Javier Bardem s’est cru dans un film

Qui de l’ambassadeur de France à Washington, François Delattre, ou de l’acteur espagnol, Javier Bardem, a menti ? Le ministère français des affaires étrangères a tranché. “Notre ambassadeur à Washington n’a jamais rencontré l’acteur espagnol Javier Bardem comme il n’a jamais tenu les propos qui lui sont prêtés », a déclaré mardi à Atlasinfo le porte-parole du quai d’Orsay, Romain Nadal. François Delattre est même très furieux face à de telles allégations”, a-t-il ajouté.

L’acteur espagnol avait déclaré au journal le Monde que François Delattre lui aurait dit en 2011 que le Maroc est une "maîtresse avec laquelle on dort toutes les nuits, dont on n’est pas particulièrement amoureux mais qu’on doit défendre".

Venu faire la promotion à Paris d’un documentaire consacré aux séparatistes du Polisario, Javier Bardem, qui connaît bien les codes, a voulu créer le buzz pour faire parler d’un documentaire condamné à rester très confidentiel.

Quoi de mieux que de semer la zizanie entre Rabat et Paris, dont les relations sont fortes et profondes.
M. Bardem a doublement menti.
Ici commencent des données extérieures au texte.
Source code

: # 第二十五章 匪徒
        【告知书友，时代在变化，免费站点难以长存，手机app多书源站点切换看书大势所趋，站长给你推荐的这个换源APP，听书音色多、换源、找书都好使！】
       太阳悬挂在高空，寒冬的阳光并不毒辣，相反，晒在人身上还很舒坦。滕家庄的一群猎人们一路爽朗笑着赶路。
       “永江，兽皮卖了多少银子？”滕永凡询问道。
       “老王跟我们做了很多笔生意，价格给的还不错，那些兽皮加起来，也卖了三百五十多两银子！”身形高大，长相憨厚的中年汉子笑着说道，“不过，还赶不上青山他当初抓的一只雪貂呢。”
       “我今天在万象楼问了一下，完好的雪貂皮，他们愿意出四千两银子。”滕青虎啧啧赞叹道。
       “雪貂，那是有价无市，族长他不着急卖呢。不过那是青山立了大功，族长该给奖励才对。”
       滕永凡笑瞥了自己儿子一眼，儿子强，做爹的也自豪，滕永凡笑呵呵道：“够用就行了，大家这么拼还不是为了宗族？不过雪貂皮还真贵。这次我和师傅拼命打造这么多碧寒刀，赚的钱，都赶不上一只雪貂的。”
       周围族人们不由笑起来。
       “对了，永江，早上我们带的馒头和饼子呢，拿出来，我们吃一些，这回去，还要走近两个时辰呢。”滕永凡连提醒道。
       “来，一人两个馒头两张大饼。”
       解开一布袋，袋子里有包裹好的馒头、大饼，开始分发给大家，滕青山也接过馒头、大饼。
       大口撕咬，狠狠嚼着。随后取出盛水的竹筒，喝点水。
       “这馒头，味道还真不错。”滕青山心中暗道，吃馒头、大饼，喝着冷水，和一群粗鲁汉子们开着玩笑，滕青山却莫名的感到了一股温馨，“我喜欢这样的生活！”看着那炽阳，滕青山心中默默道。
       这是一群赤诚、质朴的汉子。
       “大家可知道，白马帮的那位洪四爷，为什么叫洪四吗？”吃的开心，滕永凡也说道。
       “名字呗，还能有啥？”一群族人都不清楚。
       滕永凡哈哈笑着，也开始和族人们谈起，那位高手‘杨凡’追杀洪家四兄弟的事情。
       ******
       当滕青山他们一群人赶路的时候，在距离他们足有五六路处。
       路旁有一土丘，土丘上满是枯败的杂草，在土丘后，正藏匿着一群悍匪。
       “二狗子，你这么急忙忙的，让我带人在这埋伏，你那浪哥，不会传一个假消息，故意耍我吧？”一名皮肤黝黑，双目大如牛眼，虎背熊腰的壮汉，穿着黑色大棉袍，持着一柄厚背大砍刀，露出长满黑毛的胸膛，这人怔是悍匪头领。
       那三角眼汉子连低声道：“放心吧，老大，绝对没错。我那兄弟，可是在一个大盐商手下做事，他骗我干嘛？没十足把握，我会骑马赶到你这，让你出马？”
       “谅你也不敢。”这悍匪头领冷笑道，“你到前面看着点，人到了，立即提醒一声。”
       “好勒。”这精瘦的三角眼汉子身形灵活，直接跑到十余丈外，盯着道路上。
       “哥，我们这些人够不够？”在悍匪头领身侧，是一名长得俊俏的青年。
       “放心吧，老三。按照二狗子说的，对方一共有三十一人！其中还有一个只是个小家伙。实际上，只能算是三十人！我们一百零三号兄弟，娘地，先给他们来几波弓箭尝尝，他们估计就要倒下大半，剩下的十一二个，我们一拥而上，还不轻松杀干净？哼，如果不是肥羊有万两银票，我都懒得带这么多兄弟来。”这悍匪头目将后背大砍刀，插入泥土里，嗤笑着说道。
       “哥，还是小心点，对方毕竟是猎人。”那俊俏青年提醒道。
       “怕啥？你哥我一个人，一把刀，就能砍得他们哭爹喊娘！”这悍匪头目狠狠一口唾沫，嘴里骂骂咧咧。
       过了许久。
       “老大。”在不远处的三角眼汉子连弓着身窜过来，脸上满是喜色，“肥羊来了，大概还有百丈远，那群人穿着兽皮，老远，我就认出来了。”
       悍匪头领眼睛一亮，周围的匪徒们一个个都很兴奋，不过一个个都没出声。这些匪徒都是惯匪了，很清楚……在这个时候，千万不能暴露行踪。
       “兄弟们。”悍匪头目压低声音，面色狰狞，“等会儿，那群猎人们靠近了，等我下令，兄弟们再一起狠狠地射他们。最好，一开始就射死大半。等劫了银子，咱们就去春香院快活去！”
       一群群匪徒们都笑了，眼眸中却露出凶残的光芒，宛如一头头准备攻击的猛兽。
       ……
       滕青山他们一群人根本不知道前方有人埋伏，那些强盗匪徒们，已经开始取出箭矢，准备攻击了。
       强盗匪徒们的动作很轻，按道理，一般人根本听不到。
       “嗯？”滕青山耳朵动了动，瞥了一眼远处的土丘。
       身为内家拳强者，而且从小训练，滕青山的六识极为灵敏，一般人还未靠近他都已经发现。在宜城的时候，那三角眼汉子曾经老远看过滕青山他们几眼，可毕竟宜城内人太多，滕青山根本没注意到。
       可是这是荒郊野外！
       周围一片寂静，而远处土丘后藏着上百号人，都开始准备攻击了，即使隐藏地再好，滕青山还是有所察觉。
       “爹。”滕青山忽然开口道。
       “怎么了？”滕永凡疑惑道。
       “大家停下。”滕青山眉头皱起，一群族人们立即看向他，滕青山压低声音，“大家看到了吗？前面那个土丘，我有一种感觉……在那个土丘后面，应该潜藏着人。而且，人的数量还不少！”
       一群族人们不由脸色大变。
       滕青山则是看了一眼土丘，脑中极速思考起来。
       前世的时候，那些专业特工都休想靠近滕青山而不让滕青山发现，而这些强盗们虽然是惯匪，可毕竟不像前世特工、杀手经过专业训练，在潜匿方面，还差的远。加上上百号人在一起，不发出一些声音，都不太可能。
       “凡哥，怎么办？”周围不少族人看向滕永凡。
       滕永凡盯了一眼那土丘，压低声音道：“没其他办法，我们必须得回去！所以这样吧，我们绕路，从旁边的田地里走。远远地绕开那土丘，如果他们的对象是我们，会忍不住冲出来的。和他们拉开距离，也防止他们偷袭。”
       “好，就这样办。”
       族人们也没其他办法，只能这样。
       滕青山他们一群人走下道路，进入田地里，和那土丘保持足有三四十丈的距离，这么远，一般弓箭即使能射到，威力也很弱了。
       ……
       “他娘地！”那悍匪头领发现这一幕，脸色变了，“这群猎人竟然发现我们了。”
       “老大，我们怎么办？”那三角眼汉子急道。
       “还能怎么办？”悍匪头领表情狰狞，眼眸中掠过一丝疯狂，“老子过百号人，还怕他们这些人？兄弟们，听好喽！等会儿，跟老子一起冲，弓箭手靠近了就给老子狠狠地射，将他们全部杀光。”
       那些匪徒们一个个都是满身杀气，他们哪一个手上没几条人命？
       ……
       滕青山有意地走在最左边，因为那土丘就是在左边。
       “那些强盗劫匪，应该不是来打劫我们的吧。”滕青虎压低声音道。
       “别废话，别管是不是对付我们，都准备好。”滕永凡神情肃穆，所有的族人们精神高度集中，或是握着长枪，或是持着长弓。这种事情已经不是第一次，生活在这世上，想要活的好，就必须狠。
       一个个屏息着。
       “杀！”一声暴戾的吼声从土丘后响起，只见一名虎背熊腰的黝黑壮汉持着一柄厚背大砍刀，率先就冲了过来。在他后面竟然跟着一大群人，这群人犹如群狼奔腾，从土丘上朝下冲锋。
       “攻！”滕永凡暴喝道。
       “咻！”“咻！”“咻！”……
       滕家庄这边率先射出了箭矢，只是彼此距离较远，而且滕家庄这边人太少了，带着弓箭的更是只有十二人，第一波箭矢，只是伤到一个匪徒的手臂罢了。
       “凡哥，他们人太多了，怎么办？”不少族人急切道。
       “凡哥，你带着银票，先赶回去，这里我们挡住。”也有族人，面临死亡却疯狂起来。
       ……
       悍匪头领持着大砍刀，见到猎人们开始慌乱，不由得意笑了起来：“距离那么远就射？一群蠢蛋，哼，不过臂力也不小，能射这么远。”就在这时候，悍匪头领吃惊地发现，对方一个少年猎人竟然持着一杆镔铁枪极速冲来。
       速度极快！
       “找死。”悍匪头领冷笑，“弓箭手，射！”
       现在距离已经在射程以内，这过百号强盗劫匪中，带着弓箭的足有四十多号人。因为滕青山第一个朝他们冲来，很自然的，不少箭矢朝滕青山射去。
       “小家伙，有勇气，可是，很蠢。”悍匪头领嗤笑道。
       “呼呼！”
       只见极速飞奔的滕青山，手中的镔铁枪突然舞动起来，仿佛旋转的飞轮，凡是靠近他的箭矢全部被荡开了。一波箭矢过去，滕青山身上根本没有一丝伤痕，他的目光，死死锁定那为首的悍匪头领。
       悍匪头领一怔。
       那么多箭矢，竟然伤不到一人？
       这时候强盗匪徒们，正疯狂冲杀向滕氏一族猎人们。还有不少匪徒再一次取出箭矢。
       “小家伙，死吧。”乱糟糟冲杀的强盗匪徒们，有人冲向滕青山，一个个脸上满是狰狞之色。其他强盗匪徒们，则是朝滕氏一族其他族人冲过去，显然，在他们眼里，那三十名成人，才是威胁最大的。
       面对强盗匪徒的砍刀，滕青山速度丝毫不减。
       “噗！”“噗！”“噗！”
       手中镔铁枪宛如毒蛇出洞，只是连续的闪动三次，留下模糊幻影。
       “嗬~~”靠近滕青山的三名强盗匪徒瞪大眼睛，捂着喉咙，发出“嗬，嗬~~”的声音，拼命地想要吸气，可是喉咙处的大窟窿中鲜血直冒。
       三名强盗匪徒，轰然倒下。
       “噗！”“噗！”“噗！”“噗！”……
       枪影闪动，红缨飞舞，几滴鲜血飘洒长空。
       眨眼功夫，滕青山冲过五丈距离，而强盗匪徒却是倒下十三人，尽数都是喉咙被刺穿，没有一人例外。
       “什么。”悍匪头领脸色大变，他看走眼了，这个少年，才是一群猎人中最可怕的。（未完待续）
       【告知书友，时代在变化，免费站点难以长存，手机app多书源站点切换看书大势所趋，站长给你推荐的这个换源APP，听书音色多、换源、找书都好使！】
Sur les propos prêtés au diplomate et sur sa prétendue rencontre avec lui.

Si Paris a démenti l’acteur espagnol, Rabat a déploré les "mots blessants et les expressions humiliantes attribués à l’ambassadeur de France à Washington".

Ces propos insultants, souligne un communiqué du porte-parole du gouvernement marocain , "ont été évoqués par un acteur espagnol, notoirement connu pour son hostilité viscérale à l’intégrité territoriale du Royaume, lors de déclarations dans des médias français, dans le cadre d’une campagne calomnieuse orchestrée contre la cause sacrée de tous les Marocains".

Ces propos, toujours selon communiqué, sont d’autant plus "scandaleux et inadmissibles que le gouvernement du Royaume du Maroc ne cesse d’œuvrer pour le renforcement des relations bilatérales, sur la base de l’amitié sincère, du respect réciproque et du partenariat mutuellement bénéfique".

Le gouvernement marocain "demeure persuadé que la France saura réparer le mal qui a été causé par ces propos, qui ont blessé l’ensemble des marocains et marocaines", ajoute le communiqué.

Javier Bardem a tenté de jouer au mieux le rôle qu’on venait de lui attribuer. Sauf que ce n’est pas du cinéma. La réalité des relations franco-marocaines dépassent de loin la fiction dans laquelle l’acteur a l’habitude d’évoluer.

« Coupez » ! La scène ne sera pas retenue. M. Bardem peut remballer son matériel et rentrer chez lui. Il y a sûrement d’autres rôles qui l’attendent.